Paul GauguinTahitian Woman in a Landscape© RMN-Grand Palais (musée d'Orsay) / Daniel Arnaudet
There are two works in the Musée d'Orsay collection that, ever since it opened in 1986, the museum has never been able to exhibit. These are paintings on glass that could not be shown because of their condition, and because there was no suitable space to accommodate them. Today, after a long restoration process, and presented in new display cases made specifically for them, visitors can enjoy them at last.

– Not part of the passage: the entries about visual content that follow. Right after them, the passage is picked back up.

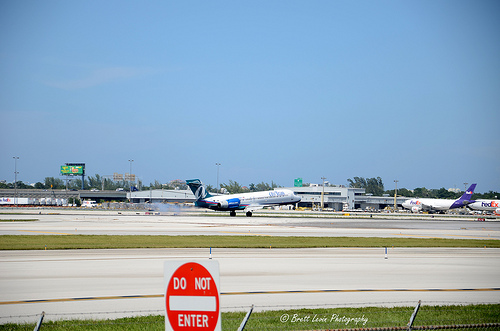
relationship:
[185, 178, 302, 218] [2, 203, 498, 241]
plane on runway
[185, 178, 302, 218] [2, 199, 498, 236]
plane on runway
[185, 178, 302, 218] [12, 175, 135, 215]
plane at airport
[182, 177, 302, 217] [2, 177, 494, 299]
plane landing at airport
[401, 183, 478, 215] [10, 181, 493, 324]
plane at airport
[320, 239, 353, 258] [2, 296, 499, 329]
edge of a fence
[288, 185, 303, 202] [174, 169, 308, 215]
plane tip of a airplane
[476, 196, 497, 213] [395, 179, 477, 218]
logo on plane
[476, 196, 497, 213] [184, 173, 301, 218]
logo on plane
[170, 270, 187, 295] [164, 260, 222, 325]
word on sign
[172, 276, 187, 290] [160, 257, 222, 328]
word on sign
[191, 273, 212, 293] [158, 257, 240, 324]
word on sign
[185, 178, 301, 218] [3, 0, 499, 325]
airplane at air terminal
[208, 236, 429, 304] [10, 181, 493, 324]
surface at airport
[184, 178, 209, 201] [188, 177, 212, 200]
design on tail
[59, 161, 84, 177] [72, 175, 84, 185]
sign on pole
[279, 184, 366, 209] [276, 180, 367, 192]
terminal with roof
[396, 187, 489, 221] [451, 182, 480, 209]
plane has purple tail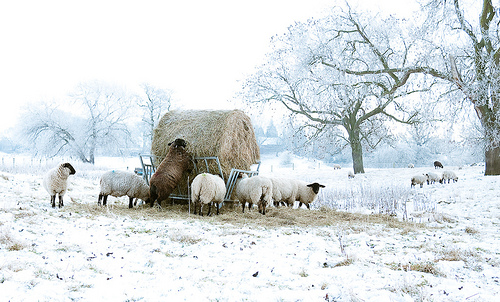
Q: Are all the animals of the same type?
A: Yes, all the animals are sheep.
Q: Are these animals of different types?
A: No, all the animals are sheep.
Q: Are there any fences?
A: No, there are no fences.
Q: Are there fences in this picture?
A: No, there are no fences.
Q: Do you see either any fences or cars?
A: No, there are no fences or cars.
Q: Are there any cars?
A: No, there are no cars.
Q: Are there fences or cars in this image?
A: No, there are no cars or fences.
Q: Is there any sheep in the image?
A: Yes, there is a sheep.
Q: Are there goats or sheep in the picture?
A: Yes, there is a sheep.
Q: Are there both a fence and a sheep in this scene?
A: No, there is a sheep but no fences.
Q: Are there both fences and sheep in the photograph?
A: No, there is a sheep but no fences.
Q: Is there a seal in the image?
A: No, there are no seals.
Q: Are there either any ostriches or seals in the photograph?
A: No, there are no seals or ostriches.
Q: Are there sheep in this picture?
A: Yes, there is a sheep.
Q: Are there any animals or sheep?
A: Yes, there is a sheep.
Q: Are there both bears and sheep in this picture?
A: No, there is a sheep but no bears.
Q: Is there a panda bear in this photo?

Floral and Plant Motifs and Tahitian Woman in a Landscape, date from 1893 when Gauguin moved to Paris after his first visit to Polynesia. At that time he was continuing the decorative research that he had embarked on in the late 1880s when he decorated the windows of Marie Henry's inn at Le Pouldu, and which he pursued again in Tahiti in 1892, painting the glass panes in the window of a house.
Paul GauguinFloral and Plant Motifs© RMN-Grand Palais (musée d'Orsay) / Daniel Arnaudet

Wishing no doubt to create his own exotic decor on his return to Paris, on this occasion he chose the glass panes of the doors of his studio in rue Vercingétorix as a support, and composed these two landscapes. They remained in situ when the artist left for his last trip in 1895 and were only placed on deposit in 1905. In the end it was the widow of the American painter Harold English, their last owner, who gave them to the French National Museums in 1958.

This presentation is therefore quite an event, as these works from the reserve collections demonstrate one of Gauguin's principal concerns, as he stated in a letter to his friend Daniel de Monfreid: "Painted glass which attracts the eye with its groupings of colours and forms, is still the best".